- Set task -
Reproduce every line of the rows below verbatim, from the first line through the last.

-------- Data provided

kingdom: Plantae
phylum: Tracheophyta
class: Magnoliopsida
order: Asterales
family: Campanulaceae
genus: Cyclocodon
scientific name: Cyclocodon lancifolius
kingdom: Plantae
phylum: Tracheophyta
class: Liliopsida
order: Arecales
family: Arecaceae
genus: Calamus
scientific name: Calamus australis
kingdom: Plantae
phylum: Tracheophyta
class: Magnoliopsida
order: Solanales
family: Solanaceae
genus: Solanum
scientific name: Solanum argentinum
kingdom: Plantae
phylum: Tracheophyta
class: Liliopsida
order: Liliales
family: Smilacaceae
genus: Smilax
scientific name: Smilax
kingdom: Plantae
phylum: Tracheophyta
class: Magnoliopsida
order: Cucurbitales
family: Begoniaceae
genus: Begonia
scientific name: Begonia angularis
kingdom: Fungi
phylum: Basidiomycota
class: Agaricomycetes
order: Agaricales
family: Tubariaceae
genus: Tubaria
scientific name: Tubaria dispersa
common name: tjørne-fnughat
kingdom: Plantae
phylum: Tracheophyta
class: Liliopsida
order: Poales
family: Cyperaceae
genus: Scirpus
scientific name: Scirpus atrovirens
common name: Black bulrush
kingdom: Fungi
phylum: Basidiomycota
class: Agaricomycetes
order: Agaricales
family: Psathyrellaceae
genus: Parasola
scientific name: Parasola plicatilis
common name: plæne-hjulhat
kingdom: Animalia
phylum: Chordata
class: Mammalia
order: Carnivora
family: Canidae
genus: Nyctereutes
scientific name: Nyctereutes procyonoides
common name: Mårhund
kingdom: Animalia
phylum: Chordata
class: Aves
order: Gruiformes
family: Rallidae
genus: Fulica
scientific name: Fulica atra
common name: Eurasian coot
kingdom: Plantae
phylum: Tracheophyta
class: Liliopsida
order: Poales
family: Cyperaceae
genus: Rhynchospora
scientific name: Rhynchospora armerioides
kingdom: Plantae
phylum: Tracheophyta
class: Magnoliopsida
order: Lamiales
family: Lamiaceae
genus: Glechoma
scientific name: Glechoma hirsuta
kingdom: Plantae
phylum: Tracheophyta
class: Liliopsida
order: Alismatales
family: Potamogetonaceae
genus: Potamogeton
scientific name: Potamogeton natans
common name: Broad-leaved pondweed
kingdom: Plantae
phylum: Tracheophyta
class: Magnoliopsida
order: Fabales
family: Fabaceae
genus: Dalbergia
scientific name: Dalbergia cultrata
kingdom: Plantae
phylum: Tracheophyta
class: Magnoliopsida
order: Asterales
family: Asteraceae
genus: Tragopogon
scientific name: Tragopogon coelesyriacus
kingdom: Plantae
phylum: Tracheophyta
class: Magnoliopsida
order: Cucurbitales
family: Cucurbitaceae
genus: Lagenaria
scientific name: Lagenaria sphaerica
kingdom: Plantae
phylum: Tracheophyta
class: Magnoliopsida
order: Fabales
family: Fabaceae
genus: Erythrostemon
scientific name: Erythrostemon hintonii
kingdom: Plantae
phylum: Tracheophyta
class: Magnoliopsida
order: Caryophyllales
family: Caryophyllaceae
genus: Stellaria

----------------

- Written solution -
kingdom: Plantae
phylum: Tracheophyta
class: Magnoliopsida
order: Asterales
family: Campanulaceae
genus: Cyclocodon
scientific name: Cyclocodon lancifolius
kingdom: Plantae
phylum: Tracheophyta
class: Liliopsida
order: Arecales
family: Arecaceae
genus: Calamus
scientific name: Calamus australis
kingdom: Plantae
phylum: Tracheophyta
class: Magnoliopsida
order: Solanales
family: Solanaceae
genus: Solanum
scientific name: Solanum argentinum
kingdom: Plantae
phylum: Tracheophyta
class: Liliopsida
order: Liliales
family: Smilacaceae
genus: Smilax
scientific name: Smilax
kingdom: Plantae
phylum: Tracheophyta
class: Magnoliopsida
order: Cucurbitales
family: Begoniaceae
genus: Begonia
scientific name: Begonia angularis
kingdom: Fungi
phylum: Basidiomycota
class: Agaricomycetes
order: Agaricales
family: Tubariaceae
genus: Tubaria
scientific name: Tubaria dispersa
common name: tjørne-fnughat
kingdom: Plantae
phylum: Tracheophyta
class: Liliopsida
order: Poales
family: Cyperaceae
genus: Scirpus
scientific name: Scirpus atrovirens
common name: Black bulrush
kingdom: Fungi
phylum: Basidiomycota
class: Agaricomycetes
order: Agaricales
family: Psathyrellaceae
genus: Parasola
scientific name: Parasola plicatilis
common name: plæne-hjulhat
kingdom: Animalia
phylum: Chordata
class: Mammalia
order: Carnivora
family: Canidae
genus: Nyctereutes
scientific name: Nyctereutes procyonoides
common name: Mårhund
kingdom: Animalia
phylum: Chordata
class: Aves
order: Gruiformes
family: Rallidae
genus: Fulica
scientific name: Fulica atra
common name: Eurasian coot
kingdom: Plantae
phylum: Tracheophyta
class: Liliopsida
order: Poales
family: Cyperaceae
genus: Rhynchospora
scientific name: Rhynchospora armerioides
kingdom: Plantae
phylum: Tracheophyta
class: Magnoliopsida
order: Lamiales
family: Lamiaceae
genus: Glechoma
scientific name: Glechoma hirsuta
kingdom: Plantae
phylum: Tracheophyta
class: Liliopsida
order: Alismatales
family: Potamogetonaceae
genus: Potamogeton
scientific name: Potamogeton natans
common name: Broad-leaved pondweed
kingdom: Plantae
phylum: Tracheophyta
class: Magnoliopsida
order: Fabales
family: Fabaceae
genus: Dalbergia
scientific name: Dalbergia cultrata
kingdom: Plantae
phylum: Tracheophyta
class: Magnoliopsida
order: Asterales
family: Asteraceae
genus: Tragopogon
scientific name: Tragopogon coelesyriacus
kingdom: Plantae
phylum: Tracheophyta
class: Magnoliopsida
order: Cucurbitales
family: Cucurbitaceae
genus: Lagenaria
scientific name: Lagenaria sphaerica
kingdom: Plantae
phylum: Tracheophyta
class: Magnoliopsida
order: Fabales
family: Fabaceae
genus: Erythrostemon
scientific name: Erythrostemon hintonii
kingdom: Plantae
phylum: Tracheophyta
class: Magnoliopsida
order: Caryophyllales
family: Caryophyllaceae
genus: Stellaria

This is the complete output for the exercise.